(DOCUMENT PASSAGE)

Nowadays reactionaries as well as revolutionaries are using their chests as billboards. In the mid-nineties, the Ku Klux Klan tried to rehabilitate its image by dispensing with the white hood and robe. Instead, members wore T-shirts that depicted a hooded Klansman with the words, "The Original Boys N the Hood." The KKK was discarding its ceremonial garb--which linked them to an anachronistic cult--in favor of something younger and hipper. What the T-shirts wanted to say was, "Join us because we're everyday guys who just don't like non-white people."

A T-shirt can say things like that. In fact, it can say just about anything you want it to--as July's face-off in Philadelphia showed. In that case, as in many others in which the T-shirt plays politics, it was a weapon of last resort, prompted by disillusionment with traditional political pathways. For the police officers whose superiors bowed to public pressure and refused to back them, the "Welcome, America" T-shirts expressed a subtle defiance of those higher-ups and the civilians who disapproved of their muscular response to crime. For members of the black community fed up with being ignored by government officials, the T-shirts enabled them to make their own bodies speak, and speak loudly.

(End DOCUMENT PASSAGE)

→ ACTIVITY 1
Repeat everything in the passage on political T-shirts from "A T-shirt can" down to "and speak loudly.".
→ ACTIVITY 2
Answer these questions using the passage on political T-shirts:
(a) When did the Ku Klux Klan try to rehabilitate its image?
(b) What words appeared on the Klan's T-shirts?
(c) In which city did July's face-off take place?
→ ACTIVITY 3
Decide whether each statement agrees with the passage on political T-shirts:
(a) The Klan's T-shirts showed a hooded Klansman.
(b) The police officers' superiors backed them despite public pressure.
(c) In the political cases described, the T-shirt served as a weapon of first resort.
The material that follows is drawn from a separate source.

(AVAILABLE DATA)

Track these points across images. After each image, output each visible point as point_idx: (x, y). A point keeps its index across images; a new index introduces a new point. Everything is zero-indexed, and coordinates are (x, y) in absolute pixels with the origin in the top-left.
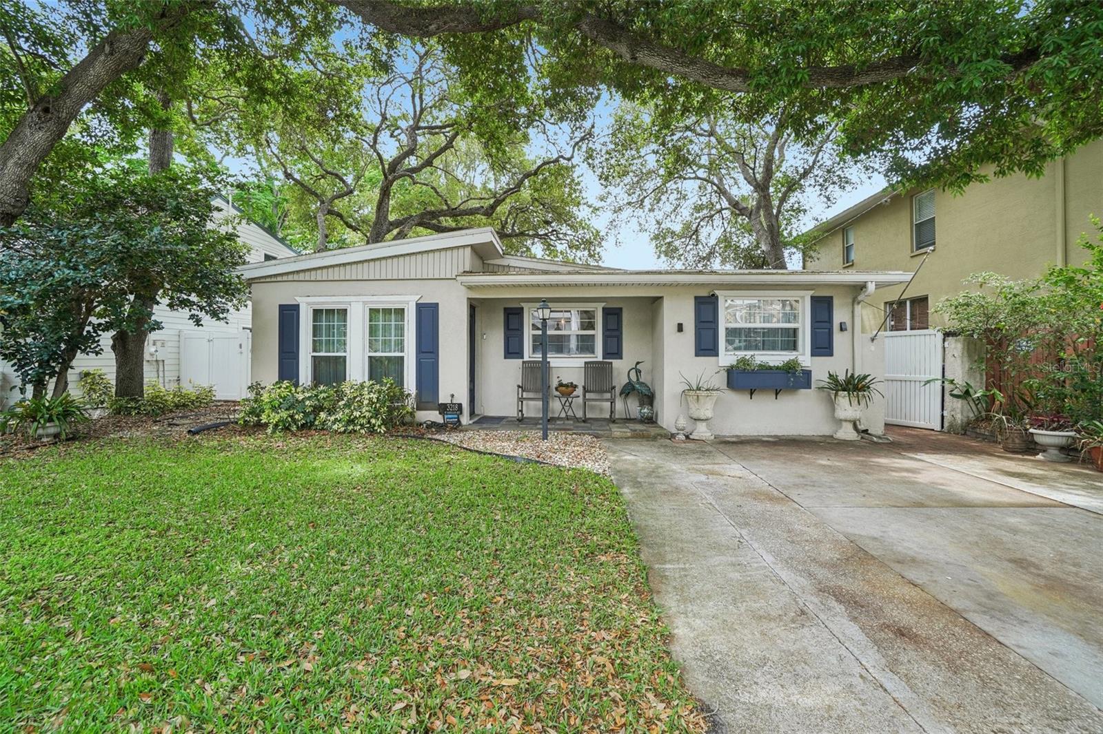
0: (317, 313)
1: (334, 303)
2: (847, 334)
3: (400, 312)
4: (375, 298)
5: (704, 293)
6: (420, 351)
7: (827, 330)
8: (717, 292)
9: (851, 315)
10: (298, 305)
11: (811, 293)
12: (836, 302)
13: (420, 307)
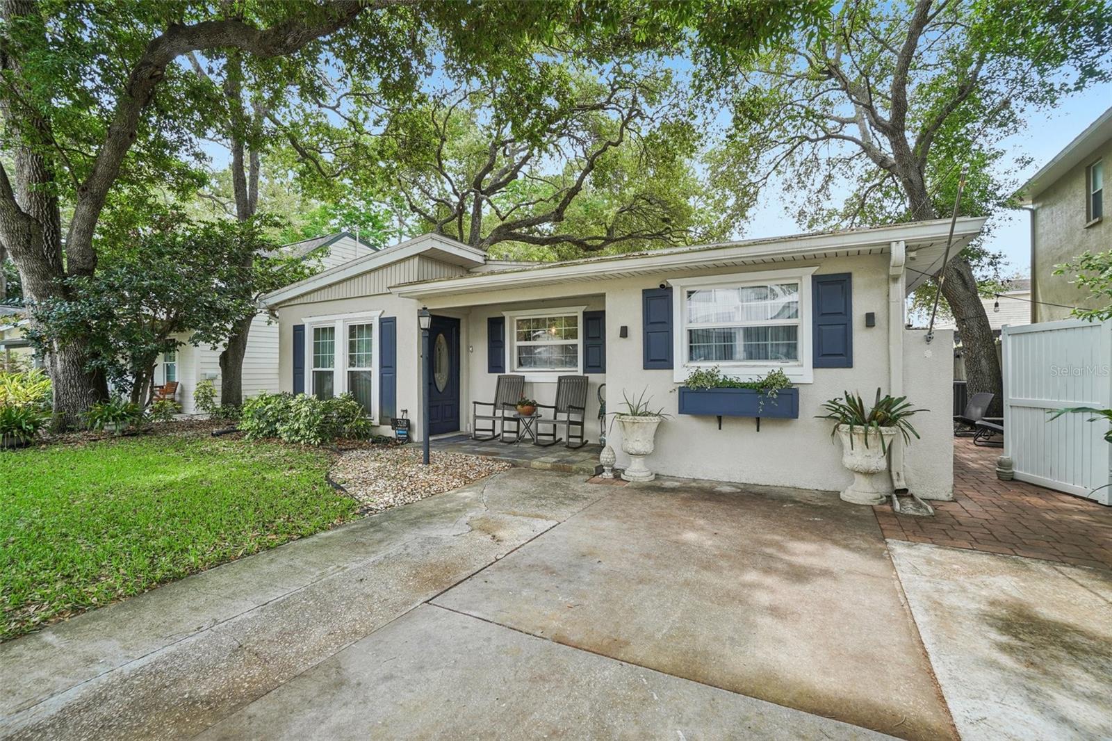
0: (317, 331)
1: (326, 322)
2: (877, 333)
3: (369, 327)
4: (351, 316)
5: (654, 284)
6: (382, 366)
7: (841, 327)
8: (671, 282)
9: (885, 302)
10: (304, 325)
11: (813, 270)
12: (857, 281)
13: (383, 321)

(End AVAILABLE DATA)

→ SOLUTION 1
A T-shirt can say things like that. In fact, it can say just about anything you want it to--as July's face-off in Philadelphia showed. In that case, as in many others in which the T-shirt plays politics, it was a weapon of last resort, prompted by disillusionment with traditional political pathways. For the police officers whose superiors bowed to public pressure and refused to back them, the "Welcome, America" T-shirts expressed a subtle defiance of those higher-ups and the civilians who disapproved of their muscular response to crime. For members of the black community fed up with being ignored by government officials, the T-shirts enabled them to make their own bodies speak, and speak loudly.

→ SOLUTION 2
(a) In the mid-nineties.
(b) "The Original Boys N the Hood."
(c) Philadelphia.

→ SOLUTION 3
(a) Yes: "members wore T-shirts that depicted a hooded Klansman"
(b) No: "whose superiors bowed to public pressure and refused to back them"
(c) No: "it was a weapon of last resort"